Annuities, which provide a guaranteed income in retirement, pay out the most in more than a decade.
Rates have risen by over 35pc over the past year, reaching a 12-year high.
This means a 65-year-old with a £100,000 pension could now get an annuity income of £6,637, according to investment platform Hargreaves Lansdown.
Last year they would have only received around £4,900 – an increase of more than £1,700.
William Burrows of the Retirement Planning Project, a financial planner, said for many now would be a good time to consider converting their pension savings into a guaranteed income in retirement.
“Now that rates have increased, people who are taking regular income from drawdown may want to seriously consider getting an annuity, as the returns may be more attractive,” he said.
Annuities have fallen out of favour in recent years in part because of the introduction of pension freedoms in 2015, which opened up more options for retirees.
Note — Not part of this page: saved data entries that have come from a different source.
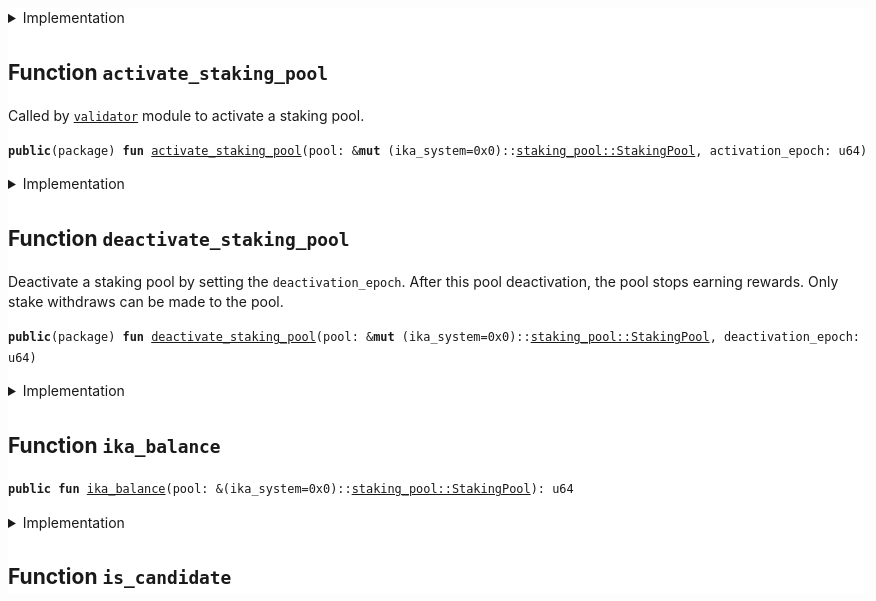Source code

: 

<details><summary>Implementation</summary></details>

<a name="(ika_system=0x0)_staking_pool_activate_staking_pool"></a>

## Function `activate_staking_pool`

Called by <code><a href="../ika_system/validator.md#(ika_system=0x0)_validator">validator</a></code> module to activate a staking pool.


<pre><code><b>public</b>(package) <b>fun</b> <a href="../ika_system/staking_pool.md#(ika_system=0x0)_staking_pool_activate_staking_pool">activate_staking_pool</a>(pool: &<b>mut</b> (ika_system=0x0)::<a href="../ika_system/staking_pool.md#(ika_system=0x0)_staking_pool_StakingPool">staking_pool::StakingPool</a>, activation_epoch: u64)
</code></pre>



<details><summary>Implementation</summary></details>

<a name="(ika_system=0x0)_staking_pool_deactivate_staking_pool"></a>

## Function `deactivate_staking_pool`

Deactivate a staking pool by setting the <code>deactivation_epoch</code>. After
this pool deactivation, the pool stops earning rewards. Only stake
withdraws can be made to the pool.


<pre><code><b>public</b>(package) <b>fun</b> <a href="../ika_system/staking_pool.md#(ika_system=0x0)_staking_pool_deactivate_staking_pool">deactivate_staking_pool</a>(pool: &<b>mut</b> (ika_system=0x0)::<a href="../ika_system/staking_pool.md#(ika_system=0x0)_staking_pool_StakingPool">staking_pool::StakingPool</a>, deactivation_epoch: u64)
</code></pre>



<details><summary>Implementation</summary></details>

<a name="(ika_system=0x0)_staking_pool_ika_balance"></a>

## Function `ika_balance`



<pre><code><b>public</b> <b>fun</b> <a href="../ika_system/staking_pool.md#(ika_system=0x0)_staking_pool_ika_balance">ika_balance</a>(pool: &(ika_system=0x0)::<a href="../ika_system/staking_pool.md#(ika_system=0x0)_staking_pool_StakingPool">staking_pool::StakingPool</a>): u64
</code></pre>



<details><summary>Implementation</summary></details>

<a name="(ika_system=0x0)_staking_pool_is_candidate"></a>

## Function `is_candidate`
Prior to that, buying an annuity was the only option for most people with a defined contribution pension.
Demand for annuities also wilted due to sluggish rates, which hit an all-time low in the aftermath of the Brexit vote.
The rates offered by annuity providers are determined by long-term gilt yields which are affected – among other things – by the Bank Rate.
Mr Burrows said that annuity rates would likely continue to rise over the next few years, although not at the rapid pace seen so far in 2022.
Because an annuity cannot be unwound once it is bought, Helen Morrissey from Hargreaves Lansdown said would-be buyers who are wary of locking into a single rate should know they do not have to annuitise their pension all at once.
“A good approach could be to do so in stages, securing income to meet your needs as you need it,” she said.
“This gives you the opportunity to secure higher rates as you age, and you may also qualify for a further boost to your income through an enhanced annuity if you develop a medical condition at a later point.”